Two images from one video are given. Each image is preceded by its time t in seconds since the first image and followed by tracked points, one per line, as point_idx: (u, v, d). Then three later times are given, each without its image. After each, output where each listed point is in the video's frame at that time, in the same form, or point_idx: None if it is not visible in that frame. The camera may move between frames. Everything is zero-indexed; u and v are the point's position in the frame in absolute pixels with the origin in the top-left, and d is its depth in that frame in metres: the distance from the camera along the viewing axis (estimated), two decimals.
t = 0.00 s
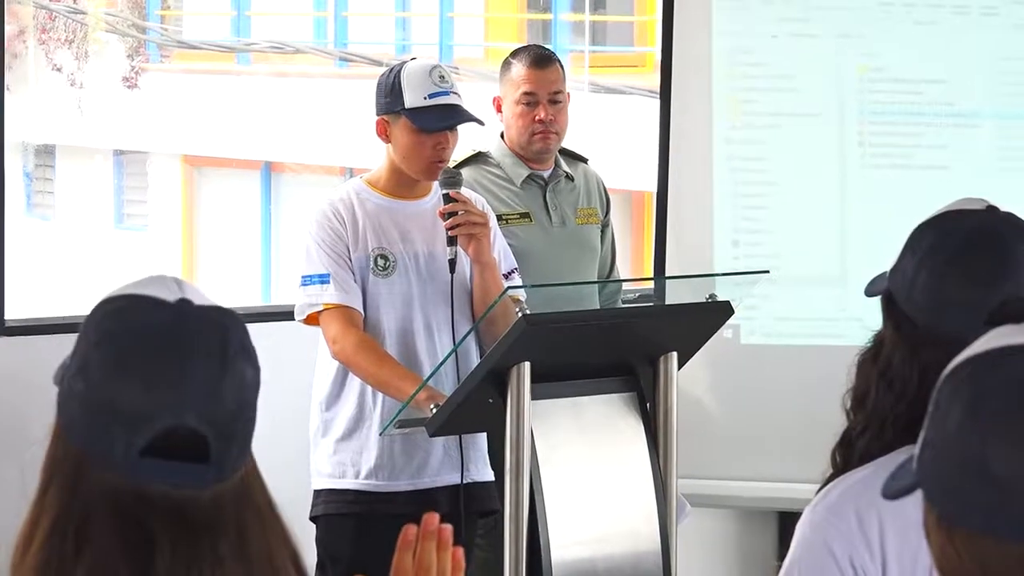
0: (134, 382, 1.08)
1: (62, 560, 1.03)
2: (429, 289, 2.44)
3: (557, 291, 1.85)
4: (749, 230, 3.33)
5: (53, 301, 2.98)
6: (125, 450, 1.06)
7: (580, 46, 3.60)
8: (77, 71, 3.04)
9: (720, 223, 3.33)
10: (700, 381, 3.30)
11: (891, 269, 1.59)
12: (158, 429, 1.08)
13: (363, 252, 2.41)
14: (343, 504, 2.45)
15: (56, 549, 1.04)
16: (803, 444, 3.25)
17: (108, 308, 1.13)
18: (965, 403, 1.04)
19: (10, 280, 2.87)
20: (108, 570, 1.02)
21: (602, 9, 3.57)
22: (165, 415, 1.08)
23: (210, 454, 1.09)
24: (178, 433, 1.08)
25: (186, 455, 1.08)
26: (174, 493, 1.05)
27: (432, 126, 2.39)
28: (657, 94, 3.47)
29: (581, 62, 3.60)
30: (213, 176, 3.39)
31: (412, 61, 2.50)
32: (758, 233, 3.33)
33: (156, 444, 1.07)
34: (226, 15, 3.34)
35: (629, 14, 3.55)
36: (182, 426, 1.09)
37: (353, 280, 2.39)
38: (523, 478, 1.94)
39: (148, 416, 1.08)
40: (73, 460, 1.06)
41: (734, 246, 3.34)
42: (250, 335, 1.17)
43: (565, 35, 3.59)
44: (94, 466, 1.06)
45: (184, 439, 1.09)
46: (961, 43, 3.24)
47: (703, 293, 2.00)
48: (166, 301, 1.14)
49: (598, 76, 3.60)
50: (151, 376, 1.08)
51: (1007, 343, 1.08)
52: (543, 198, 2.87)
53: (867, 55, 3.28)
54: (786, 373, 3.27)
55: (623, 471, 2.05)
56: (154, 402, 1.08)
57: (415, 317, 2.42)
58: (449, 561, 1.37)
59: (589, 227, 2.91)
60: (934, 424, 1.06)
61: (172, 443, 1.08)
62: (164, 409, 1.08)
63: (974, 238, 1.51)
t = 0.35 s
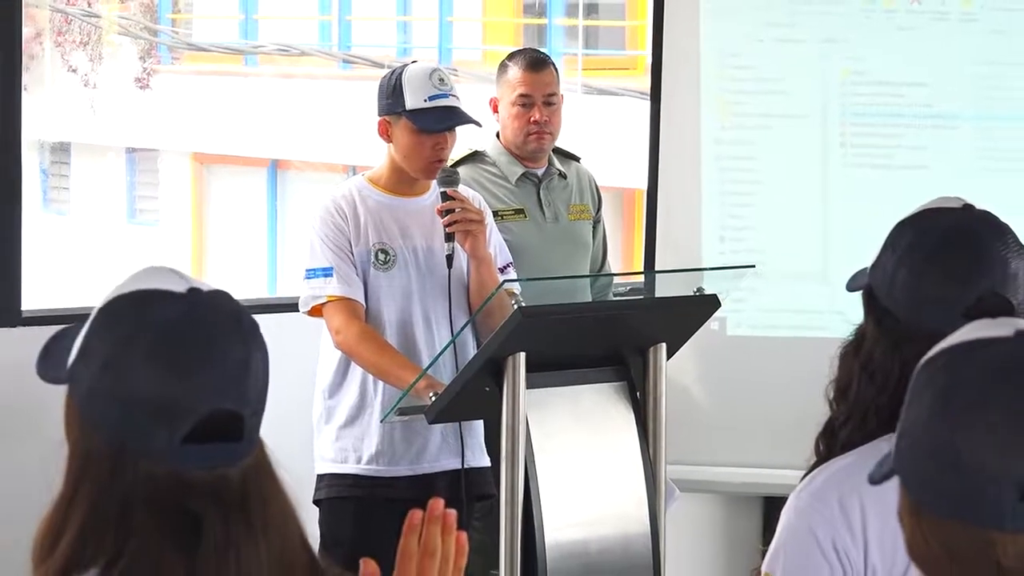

# # #

• **TASK DESCRIPTION**
Exact copy, no pictures: reproduce the whole listing above.

• **EXPECTED ANSWER**
Two images from one video are given. Each image is preceded by its time t in seconds since the first image and followed by tracked points, one per line, as point_idx: (u, v, d). Then three later times are given, each without its image. After each, output where each listed point is in the video's frame at that time, in the same form, or point_idx: None if it is not visible in that frame. The camera may move between frames. Everything is zero-indexed; u and v are the point's position in the frame in absolute pixels with the origin in the top-left, and d is its depth in that frame in metres: the distance from the camera along the viewing axis (estimated), two decimals.
t = 0.00 s
0: (134, 382, 1.08)
1: (62, 560, 1.03)
2: (429, 289, 2.44)
3: (557, 291, 1.85)
4: (749, 230, 3.33)
5: (53, 301, 2.98)
6: (125, 450, 1.06)
7: (580, 46, 3.60)
8: (77, 71, 3.04)
9: (720, 223, 3.33)
10: (700, 381, 3.30)
11: (891, 269, 1.59)
12: (158, 429, 1.08)
13: (363, 252, 2.41)
14: (343, 504, 2.45)
15: (56, 549, 1.04)
16: (803, 444, 3.25)
17: (108, 308, 1.13)
18: (965, 403, 1.04)
19: (10, 280, 2.87)
20: (108, 570, 1.02)
21: (602, 9, 3.57)
22: (165, 415, 1.08)
23: (210, 454, 1.09)
24: (178, 433, 1.08)
25: (186, 455, 1.08)
26: (174, 493, 1.05)
27: (432, 126, 2.39)
28: (657, 94, 3.47)
29: (581, 62, 3.60)
30: (213, 176, 3.39)
31: (412, 61, 2.50)
32: (758, 233, 3.33)
33: (156, 444, 1.07)
34: (226, 15, 3.34)
35: (629, 14, 3.55)
36: (182, 426, 1.09)
37: (353, 280, 2.39)
38: (523, 478, 1.94)
39: (148, 416, 1.08)
40: (73, 460, 1.06)
41: (734, 246, 3.34)
42: (250, 335, 1.17)
43: (565, 35, 3.59)
44: (94, 466, 1.06)
45: (184, 439, 1.09)
46: (961, 43, 3.24)
47: (703, 293, 2.00)
48: (166, 301, 1.14)
49: (598, 76, 3.60)
50: (151, 376, 1.08)
51: (1007, 343, 1.08)
52: (543, 198, 2.87)
53: (867, 55, 3.28)
54: (786, 373, 3.27)
55: (623, 471, 2.05)
56: (154, 402, 1.08)
57: (415, 317, 2.42)
58: (449, 561, 1.37)
59: (589, 227, 2.91)
60: (934, 424, 1.06)
61: (172, 443, 1.08)
62: (164, 409, 1.08)
63: (974, 238, 1.51)
t = 0.35 s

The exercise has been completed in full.